Cetak |
Belakangan ini muncul perdebatan
di masyarakat tentang tepat tidaknya Indonesia masuk ke dalam Kemitraan
Trans-Pasifik. Perdebatan ini dipicu oleh pernyataan Presiden Joko
Widodo dalam kunjungan ke AS bahwa Indonesia bermaksud masuk TPP.
Saya
menyambut gembira adanya perdebatan terbuka ini karena masalah ini
berdampak jauh dan berjangka panjang sehingga sepatutnya menjadi bahan
bahasan masyarakat secara luas sebelum pemerintah memutuskan. Tulisan
ini merupakan sumbangan terhadap diskusi terbuka mengenai masalah ini.

■ **ARAHAN TUGAS**
Bagaimana kelanjutan tulisan tentang rencana Indonesia masuk Kemitraan Trans-Pasifik di atas? Lanjutkan mulai setelah kalimat terakhirnya.

■ **DAFTAR BARIS**

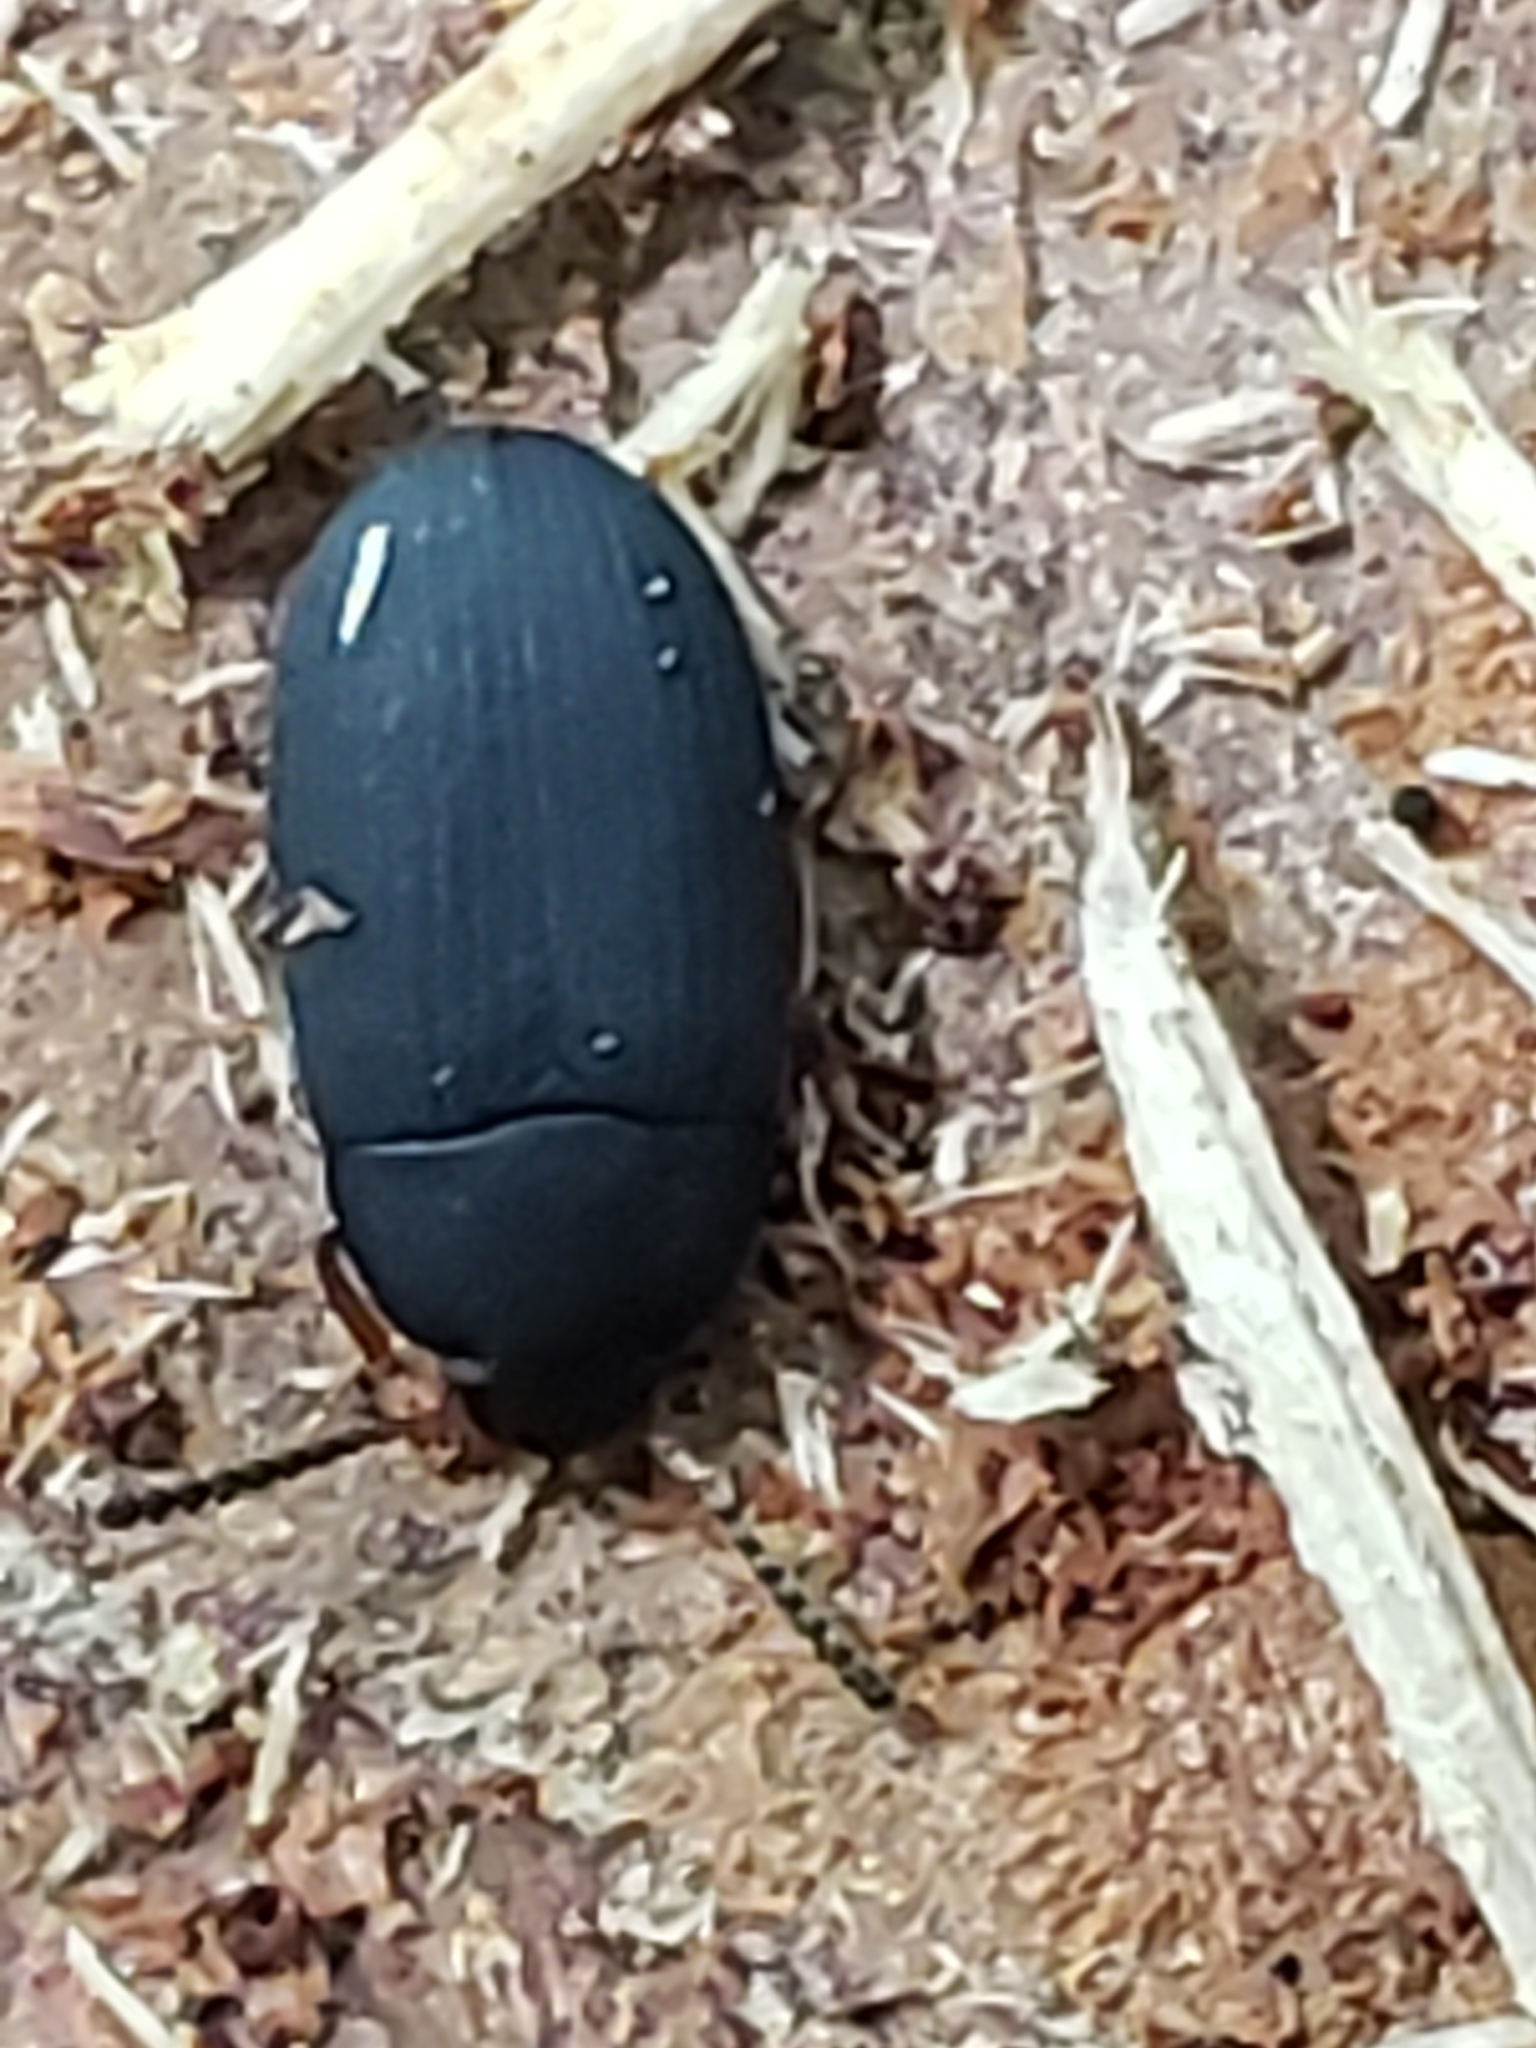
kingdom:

==

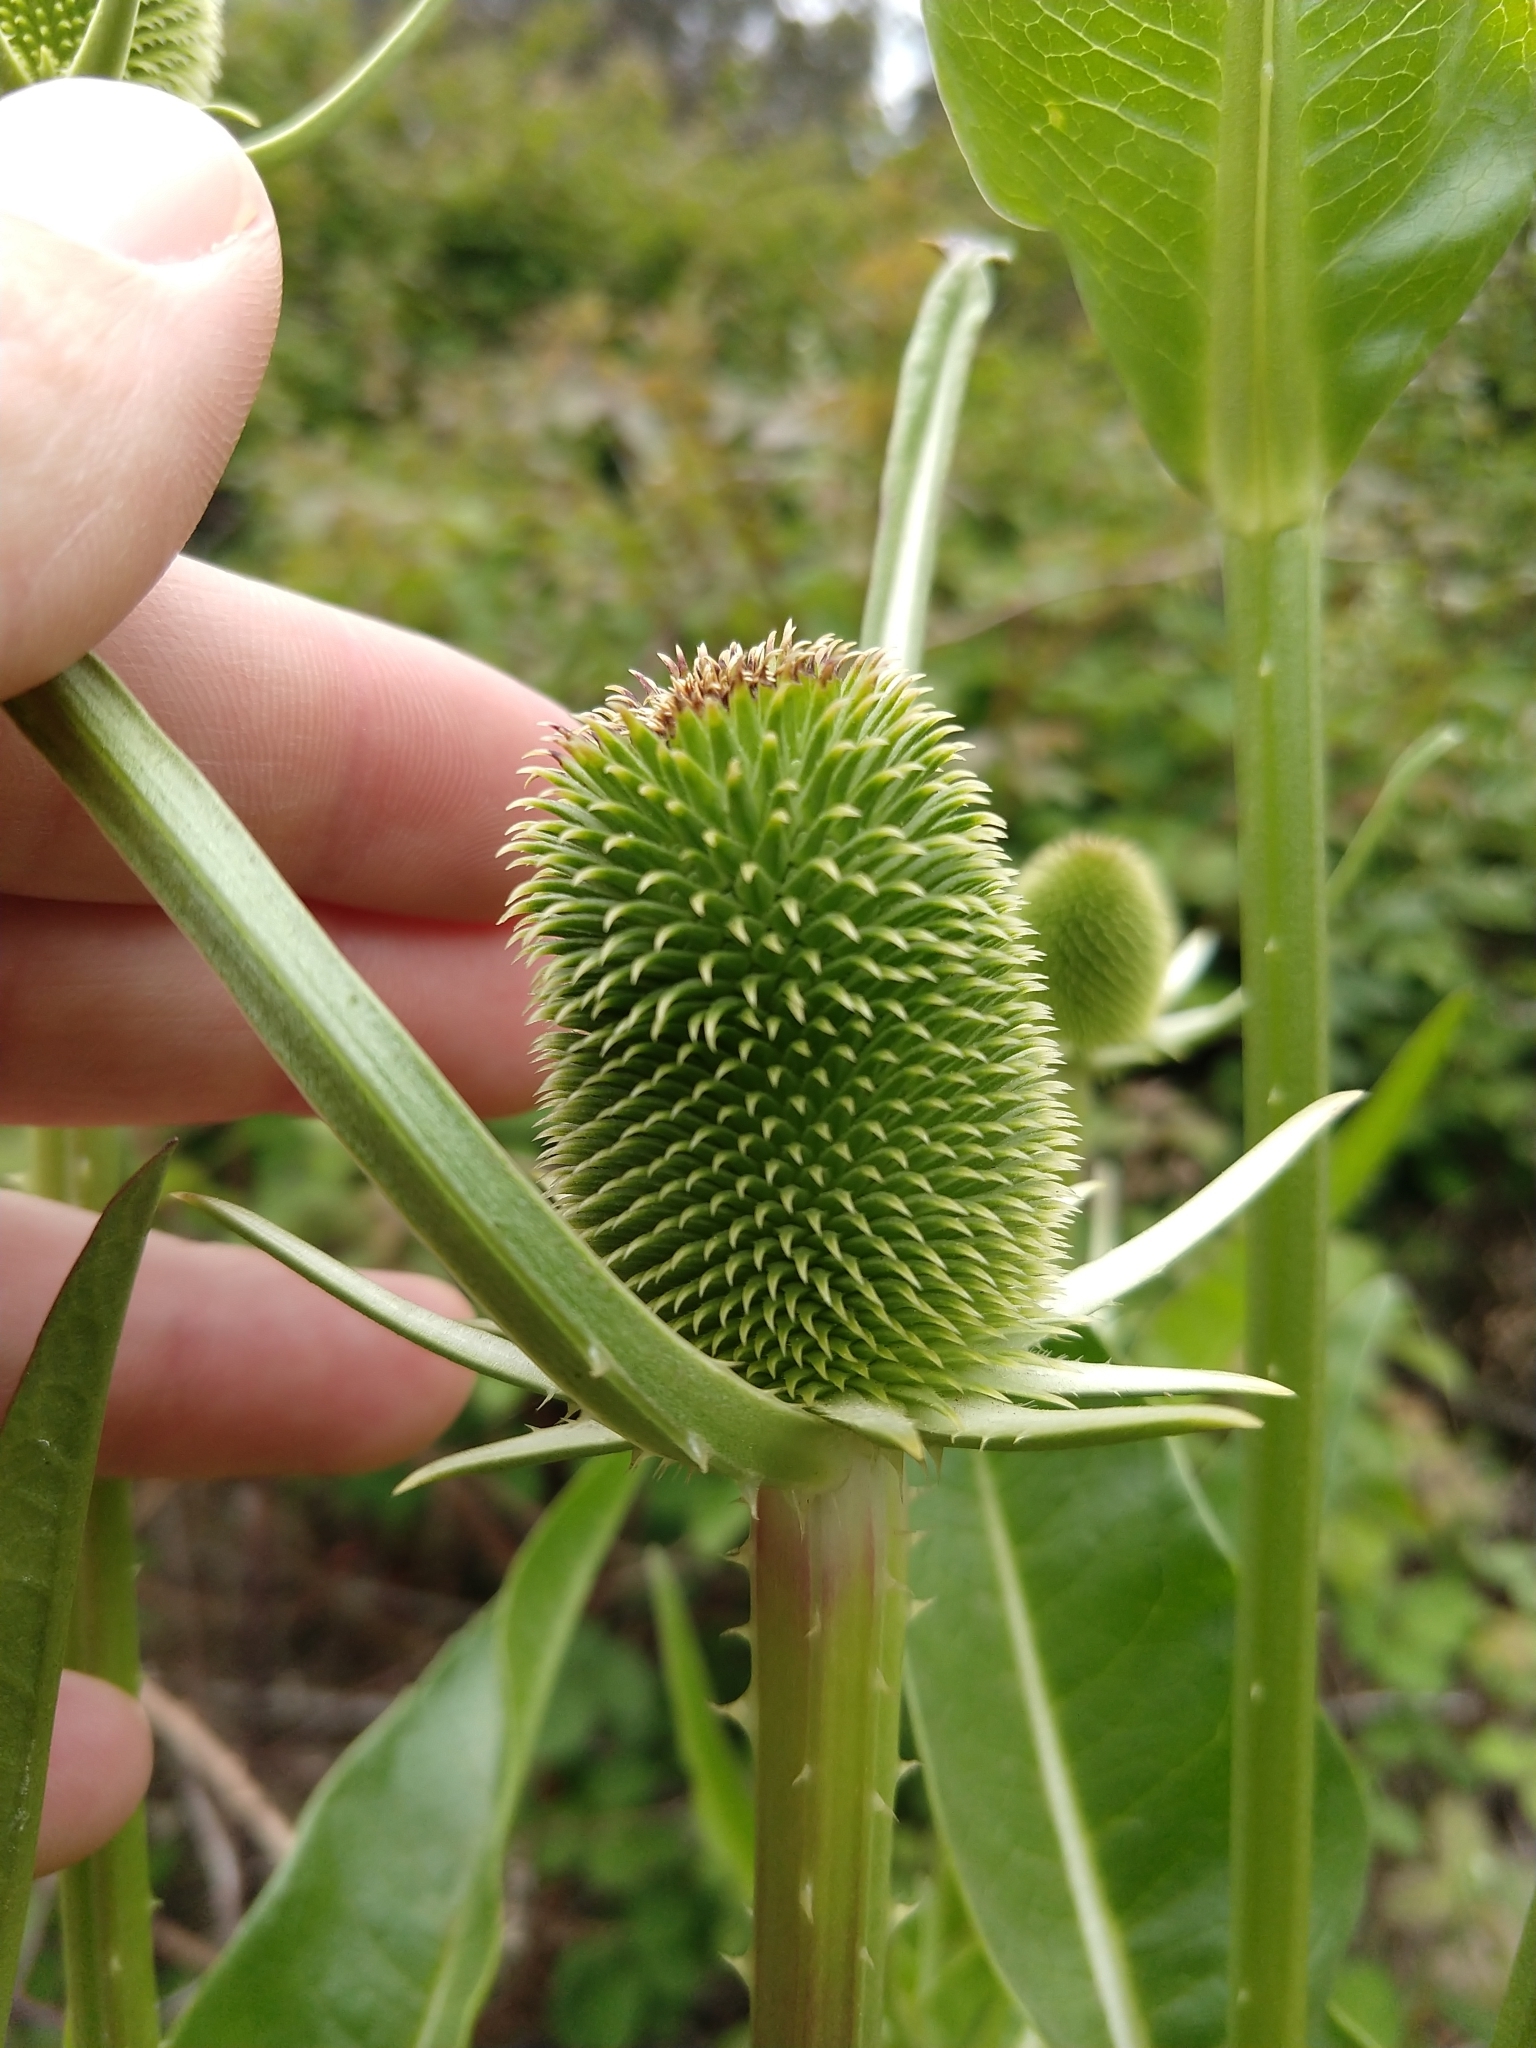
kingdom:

■ **JAWABAN LATIHAN**
TPP
adalah perjanjian kerja sama ekonomi yang diikuti oleh 12 negara, yaitu
Brunei, Singapura, Cile, Selandia Baru, Amerika Serikat, Australia,
Vietnam, Peru, Malaysia, Kanada, Meksiko, dan Jepang. Walaupun pengambil
inisiatif pertama TPP bukan AS, tetapi proses perundingan banyak
dipengaruhi oleh AS.
Komitmen liberalisasi TPP sangat tinggi,
melebihi kesepakatan Organisasi Perdagangan Dunia (WTO) dan bagi
Indonesia dapat berpengaruh pada sektor-sektor penting, seperti
pertanian, BUMN, dan investasi. Hal itu terutama dalam penyelesaian
sengketa investasi (ISDS), pengadaan pemerintah, ketenagakerjaan,
lingkungan hidup, dan usaha kecil menengah (UKM).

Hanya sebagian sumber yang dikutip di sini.